** Opening Excerpted data block **

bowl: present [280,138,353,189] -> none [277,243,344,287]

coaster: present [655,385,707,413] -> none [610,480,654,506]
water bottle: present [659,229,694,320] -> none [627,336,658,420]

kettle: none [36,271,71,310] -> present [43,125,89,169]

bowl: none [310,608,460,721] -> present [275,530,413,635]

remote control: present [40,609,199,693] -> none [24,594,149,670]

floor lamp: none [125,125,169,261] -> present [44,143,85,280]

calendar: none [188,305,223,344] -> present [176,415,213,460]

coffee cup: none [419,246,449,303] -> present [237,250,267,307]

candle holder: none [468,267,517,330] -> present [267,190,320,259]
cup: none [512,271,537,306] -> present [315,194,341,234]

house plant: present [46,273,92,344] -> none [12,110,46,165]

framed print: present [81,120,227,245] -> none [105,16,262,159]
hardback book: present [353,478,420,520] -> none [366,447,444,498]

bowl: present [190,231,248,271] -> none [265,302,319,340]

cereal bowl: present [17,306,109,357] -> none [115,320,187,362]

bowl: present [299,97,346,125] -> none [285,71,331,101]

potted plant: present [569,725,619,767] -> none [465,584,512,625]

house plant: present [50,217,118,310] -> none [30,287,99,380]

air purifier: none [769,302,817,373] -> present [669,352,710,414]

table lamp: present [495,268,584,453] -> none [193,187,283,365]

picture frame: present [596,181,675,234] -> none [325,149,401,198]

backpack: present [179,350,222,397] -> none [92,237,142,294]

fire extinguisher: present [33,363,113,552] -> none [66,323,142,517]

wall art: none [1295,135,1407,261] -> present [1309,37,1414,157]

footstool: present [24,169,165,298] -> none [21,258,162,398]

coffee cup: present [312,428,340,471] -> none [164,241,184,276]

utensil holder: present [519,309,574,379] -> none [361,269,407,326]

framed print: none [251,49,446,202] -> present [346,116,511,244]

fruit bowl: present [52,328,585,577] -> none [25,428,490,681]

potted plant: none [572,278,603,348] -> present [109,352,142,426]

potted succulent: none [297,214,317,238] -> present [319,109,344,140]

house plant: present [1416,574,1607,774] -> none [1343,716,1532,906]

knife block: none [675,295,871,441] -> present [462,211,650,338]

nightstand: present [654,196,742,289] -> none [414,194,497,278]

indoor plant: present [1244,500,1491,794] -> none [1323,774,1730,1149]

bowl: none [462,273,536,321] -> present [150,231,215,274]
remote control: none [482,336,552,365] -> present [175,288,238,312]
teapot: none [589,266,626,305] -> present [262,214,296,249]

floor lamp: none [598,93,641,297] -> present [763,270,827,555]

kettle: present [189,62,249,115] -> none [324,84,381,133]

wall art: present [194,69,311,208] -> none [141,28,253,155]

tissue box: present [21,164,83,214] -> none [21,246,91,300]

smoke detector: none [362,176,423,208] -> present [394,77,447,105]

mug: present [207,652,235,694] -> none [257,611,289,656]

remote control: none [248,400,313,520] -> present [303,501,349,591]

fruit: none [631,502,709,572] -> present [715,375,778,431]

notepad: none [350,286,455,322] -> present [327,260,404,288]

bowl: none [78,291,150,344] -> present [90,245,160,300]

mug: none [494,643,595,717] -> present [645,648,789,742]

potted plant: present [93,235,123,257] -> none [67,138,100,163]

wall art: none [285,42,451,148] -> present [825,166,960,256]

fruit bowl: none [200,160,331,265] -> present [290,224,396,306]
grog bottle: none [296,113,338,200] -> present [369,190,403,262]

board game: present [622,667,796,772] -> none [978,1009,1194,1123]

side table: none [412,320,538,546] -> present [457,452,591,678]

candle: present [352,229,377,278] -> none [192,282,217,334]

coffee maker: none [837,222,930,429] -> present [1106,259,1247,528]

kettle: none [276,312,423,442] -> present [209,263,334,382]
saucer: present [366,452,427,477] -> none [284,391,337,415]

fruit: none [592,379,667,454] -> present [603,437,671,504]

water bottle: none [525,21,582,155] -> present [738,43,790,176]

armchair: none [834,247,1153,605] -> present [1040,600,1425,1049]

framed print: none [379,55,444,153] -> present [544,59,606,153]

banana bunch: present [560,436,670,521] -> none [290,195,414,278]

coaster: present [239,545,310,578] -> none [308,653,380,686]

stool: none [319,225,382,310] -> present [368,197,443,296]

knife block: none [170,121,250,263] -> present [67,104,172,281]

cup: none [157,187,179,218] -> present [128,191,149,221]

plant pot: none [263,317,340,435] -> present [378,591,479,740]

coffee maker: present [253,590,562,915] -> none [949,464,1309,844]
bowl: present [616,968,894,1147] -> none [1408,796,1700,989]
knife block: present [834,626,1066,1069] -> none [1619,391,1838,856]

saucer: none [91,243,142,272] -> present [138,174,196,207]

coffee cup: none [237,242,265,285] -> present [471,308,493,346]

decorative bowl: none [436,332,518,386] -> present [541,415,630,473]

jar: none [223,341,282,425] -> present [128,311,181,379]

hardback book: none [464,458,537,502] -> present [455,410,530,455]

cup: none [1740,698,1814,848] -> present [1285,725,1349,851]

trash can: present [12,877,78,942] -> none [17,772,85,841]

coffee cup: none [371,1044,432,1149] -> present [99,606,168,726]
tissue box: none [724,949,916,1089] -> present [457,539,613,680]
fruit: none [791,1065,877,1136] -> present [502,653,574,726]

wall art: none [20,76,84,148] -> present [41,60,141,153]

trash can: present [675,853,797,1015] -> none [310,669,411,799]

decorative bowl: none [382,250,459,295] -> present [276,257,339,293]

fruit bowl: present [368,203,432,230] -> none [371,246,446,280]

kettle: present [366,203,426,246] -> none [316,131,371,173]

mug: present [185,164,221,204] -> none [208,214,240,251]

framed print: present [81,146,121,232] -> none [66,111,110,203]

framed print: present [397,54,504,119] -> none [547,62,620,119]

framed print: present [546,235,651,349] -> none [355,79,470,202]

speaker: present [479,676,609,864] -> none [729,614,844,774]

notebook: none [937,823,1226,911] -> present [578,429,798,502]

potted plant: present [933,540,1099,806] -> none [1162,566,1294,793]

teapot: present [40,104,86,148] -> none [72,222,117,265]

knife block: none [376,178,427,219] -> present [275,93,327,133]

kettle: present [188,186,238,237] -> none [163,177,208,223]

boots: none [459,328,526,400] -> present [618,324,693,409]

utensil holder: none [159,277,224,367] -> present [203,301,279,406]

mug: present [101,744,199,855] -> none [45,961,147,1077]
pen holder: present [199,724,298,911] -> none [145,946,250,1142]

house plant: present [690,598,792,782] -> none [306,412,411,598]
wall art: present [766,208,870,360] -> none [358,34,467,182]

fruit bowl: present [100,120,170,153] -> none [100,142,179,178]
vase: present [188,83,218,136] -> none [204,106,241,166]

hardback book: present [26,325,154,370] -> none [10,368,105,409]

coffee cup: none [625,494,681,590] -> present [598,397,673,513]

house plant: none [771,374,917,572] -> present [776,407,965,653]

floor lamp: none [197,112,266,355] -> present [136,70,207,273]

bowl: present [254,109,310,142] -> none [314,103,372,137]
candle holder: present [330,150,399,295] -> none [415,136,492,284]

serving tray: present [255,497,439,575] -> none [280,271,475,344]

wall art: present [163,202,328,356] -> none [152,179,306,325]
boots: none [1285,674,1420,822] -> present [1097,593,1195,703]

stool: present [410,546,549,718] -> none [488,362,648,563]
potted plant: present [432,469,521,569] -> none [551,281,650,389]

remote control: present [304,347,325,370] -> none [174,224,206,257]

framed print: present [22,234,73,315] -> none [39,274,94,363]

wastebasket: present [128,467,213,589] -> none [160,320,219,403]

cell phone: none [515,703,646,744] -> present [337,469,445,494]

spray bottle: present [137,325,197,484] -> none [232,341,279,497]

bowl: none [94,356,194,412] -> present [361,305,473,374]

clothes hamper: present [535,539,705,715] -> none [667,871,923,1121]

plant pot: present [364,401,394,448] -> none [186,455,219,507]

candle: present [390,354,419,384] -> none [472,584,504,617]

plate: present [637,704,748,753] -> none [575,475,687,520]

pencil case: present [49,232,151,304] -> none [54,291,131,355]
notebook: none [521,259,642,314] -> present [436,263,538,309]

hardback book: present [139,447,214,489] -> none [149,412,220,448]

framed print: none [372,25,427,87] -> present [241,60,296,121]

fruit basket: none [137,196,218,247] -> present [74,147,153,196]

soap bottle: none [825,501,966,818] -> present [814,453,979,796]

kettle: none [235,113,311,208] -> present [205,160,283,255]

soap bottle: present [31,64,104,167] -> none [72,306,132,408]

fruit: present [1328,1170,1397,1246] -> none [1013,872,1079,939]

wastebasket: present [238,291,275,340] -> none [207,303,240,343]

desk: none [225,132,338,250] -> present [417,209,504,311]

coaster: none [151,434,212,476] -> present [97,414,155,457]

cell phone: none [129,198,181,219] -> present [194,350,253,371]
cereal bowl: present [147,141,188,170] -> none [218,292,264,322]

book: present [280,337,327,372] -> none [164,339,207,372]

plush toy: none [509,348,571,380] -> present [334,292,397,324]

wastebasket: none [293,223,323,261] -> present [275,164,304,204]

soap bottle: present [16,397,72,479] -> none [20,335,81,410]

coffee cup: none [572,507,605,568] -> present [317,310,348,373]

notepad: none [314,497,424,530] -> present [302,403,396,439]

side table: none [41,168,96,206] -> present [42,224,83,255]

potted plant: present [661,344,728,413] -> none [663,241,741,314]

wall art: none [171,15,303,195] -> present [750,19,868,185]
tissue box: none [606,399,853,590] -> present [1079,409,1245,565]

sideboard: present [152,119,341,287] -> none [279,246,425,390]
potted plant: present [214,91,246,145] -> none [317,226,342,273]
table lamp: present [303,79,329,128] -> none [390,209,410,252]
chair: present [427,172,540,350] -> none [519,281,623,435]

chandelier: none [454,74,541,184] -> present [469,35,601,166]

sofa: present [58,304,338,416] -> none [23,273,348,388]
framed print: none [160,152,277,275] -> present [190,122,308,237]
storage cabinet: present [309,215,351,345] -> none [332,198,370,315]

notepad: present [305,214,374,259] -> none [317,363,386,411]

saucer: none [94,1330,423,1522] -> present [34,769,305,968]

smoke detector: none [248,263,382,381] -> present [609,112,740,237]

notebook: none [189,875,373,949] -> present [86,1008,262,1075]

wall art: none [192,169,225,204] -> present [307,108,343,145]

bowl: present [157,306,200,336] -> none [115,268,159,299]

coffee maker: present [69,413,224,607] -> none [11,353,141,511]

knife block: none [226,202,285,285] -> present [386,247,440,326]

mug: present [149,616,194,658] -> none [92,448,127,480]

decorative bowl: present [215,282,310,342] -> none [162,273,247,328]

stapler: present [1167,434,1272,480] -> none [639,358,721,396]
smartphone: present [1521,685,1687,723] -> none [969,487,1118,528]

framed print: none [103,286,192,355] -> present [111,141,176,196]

** Closing Excerpted data block **

▸ Goal of the exercise
Taking the entries from their first line through the line with "bowl: present [299,97,346,125]", inclusive, restate each line word for word and give nothing else.

▸ Worked solution
bowl: present [280,138,353,189] -> none [277,243,344,287]

coaster: present [655,385,707,413] -> none [610,480,654,506]
water bottle: present [659,229,694,320] -> none [627,336,658,420]

kettle: none [36,271,71,310] -> present [43,125,89,169]

bowl: none [310,608,460,721] -> present [275,530,413,635]

remote control: present [40,609,199,693] -> none [24,594,149,670]

floor lamp: none [125,125,169,261] -> present [44,143,85,280]

calendar: none [188,305,223,344] -> present [176,415,213,460]

coffee cup: none [419,246,449,303] -> present [237,250,267,307]

candle holder: none [468,267,517,330] -> present [267,190,320,259]
cup: none [512,271,537,306] -> present [315,194,341,234]

house plant: present [46,273,92,344] -> none [12,110,46,165]

framed print: present [81,120,227,245] -> none [105,16,262,159]
hardback book: present [353,478,420,520] -> none [366,447,444,498]

bowl: present [190,231,248,271] -> none [265,302,319,340]

cereal bowl: present [17,306,109,357] -> none [115,320,187,362]

bowl: present [299,97,346,125] -> none [285,71,331,101]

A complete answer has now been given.